An improper integral has either an infinite limit of integration or an integrand with an infinite discontinuity in the interval. It is evaluated as a limit: the integral from a to infinity of f(x) dx = lim(b->infinity) of the integral from a to b of f(x) dx. If this limit exists and is finite, the integral converges; otherwise, it diverges. The p-integral (integral of 1/x^p from 1 to infinity) converges if and only if p > 1, a key benchmark.
Start with concrete examples: integral of 1/x^2 from 1 to infinity (converges to 1) vs. integral of 1/x from 1 to infinity (diverges). Evaluate by antidifferentiating and taking the limit. Practice both types of impropriety (infinite bounds and discontinuous integrands). Introduce the p-test as a reference point.
The Fundamental Theorem of Calculus tells you how to evaluate ∫ₐᵇ f(x) dx: find an antiderivative and plug in the limits. But this recipe assumes f is continuous on a closed, bounded interval [a, b]. An improper integral violates at least one of those conditions — either a limit is ±∞, or the integrand blows up somewhere in the interval. Because you can't "plug in" infinity, you replace the problematic boundary with a parameter and take a limit.
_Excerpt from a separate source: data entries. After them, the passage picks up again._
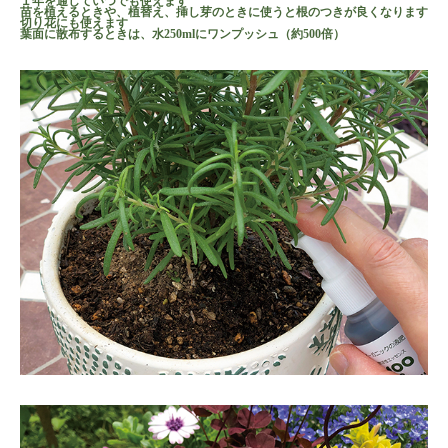
１年を通していつでも使えます
苗を植えるときや、植替え、挿し芽のときに使うと根のつきが良くなります
切り花にも使えます
葉面に散布するときは、水250mlにワンプッシュ（約500倍）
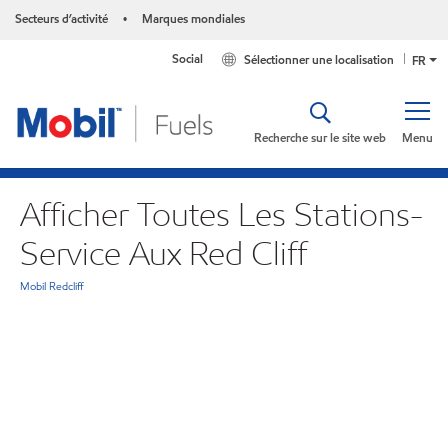
Secteurs d’activité
Marques mondiales
•
Social
Sélectionner une localisation
FR
Recherche sur le site web
Menu
Afficher Toutes Les Stations-
Service Aux Red Cliff
Mobil Redcliff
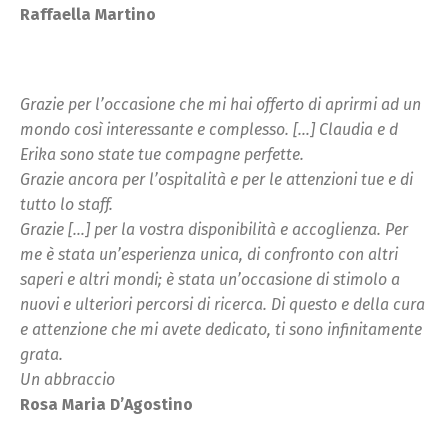
Raffaella Martino
Grazie per l’occasione che mi hai offerto di aprirmi ad un
mondo così interessante e complesso. […] Claudia e d
Erika sono state tue compagne perfette.
Grazie ancora per l’ospitalità e per le attenzioni tue e di
tutto lo staff.
Grazie […] per la vostra disponibilità e accoglienza. Per
me è stata un’esperienza unica, di confronto con altri
saperi e altri mondi; è stata un’occasione di stimolo a
nuovi e ulteriori percorsi di ricerca. Di questo e della cura
e attenzione che mi avete dedicato, ti sono infinitamente
grata.
Un abbraccio
Rosa Maria D’Agostino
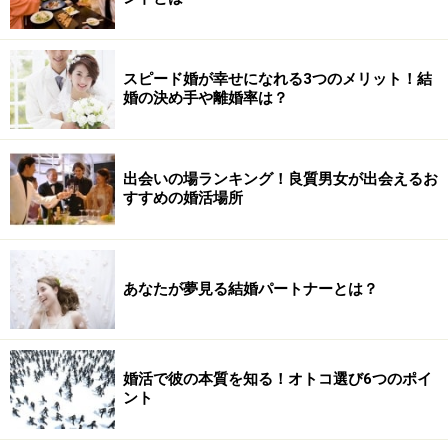
スピード婚が幸せになれる3つのメリット！結
婚の決め手や離婚率は？
出会いの場ランキング！良質男女が出会えるお
すすめの婚活場所
あなたが夢見る結婚パートナーとは？
婚活で彼の本質を知る！オトコ選び6つのポイ
ント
For an infinite upper limit: ∫₁^∞ f(x) dx = lim_{b→∞} ∫₁^b f(x) dx. If the limit exists and is finite, the integral converges to that value; otherwise it diverges. The p-integral ∫₁^∞ 1/xᵖ dx is the benchmark. When p > 1, the antiderivative is x^{1−p}/(1−p), which goes to 0 as x → ∞, giving a finite answer: it converges to 1/(p−1). When p = 1, the antiderivative is ln(x), which grows without bound — diverges. When p < 1, even worse divergence. So the rule is: ∫₁^∞ 1/xᵖ dx converges if and only if p > 1.
The most common error is forgetting that the integrand going to zero is necessary but not sufficient for convergence. The function 1/x → 0 as x → ∞, yet ∫₁^∞ 1/x dx diverges. Intuitively, 1/x shrinks, but it shrinks too slowly — the accumulation outpaces the decay. In contrast, 1/x² shrinks fast enough that the infinite tail has finite total area. The distinction between "slow decay" and "fast decay" is precisely what the p-test captures.
The second type of improper integral involves an integrand with an infinite discontinuity inside the interval. Consider ∫₀¹ 1/√x dx: the integrand blows up at x = 0. Replace the problem boundary with a parameter: lim_{a→0⁺} ∫ₐ¹ 1/√x dx = lim_{a→0⁺} [2√x]ₐ¹ = 2 − 0 = 2, which converges. The key habit is always checking: does the integrand have any discontinuities on the interval, including at the endpoints? A subtle discontinuity buried inside an interval — like 1/x on [−1, 1] — is easy to miss, but naively applying the FTC gives the wrong answer of 0 (when the integral actually diverges).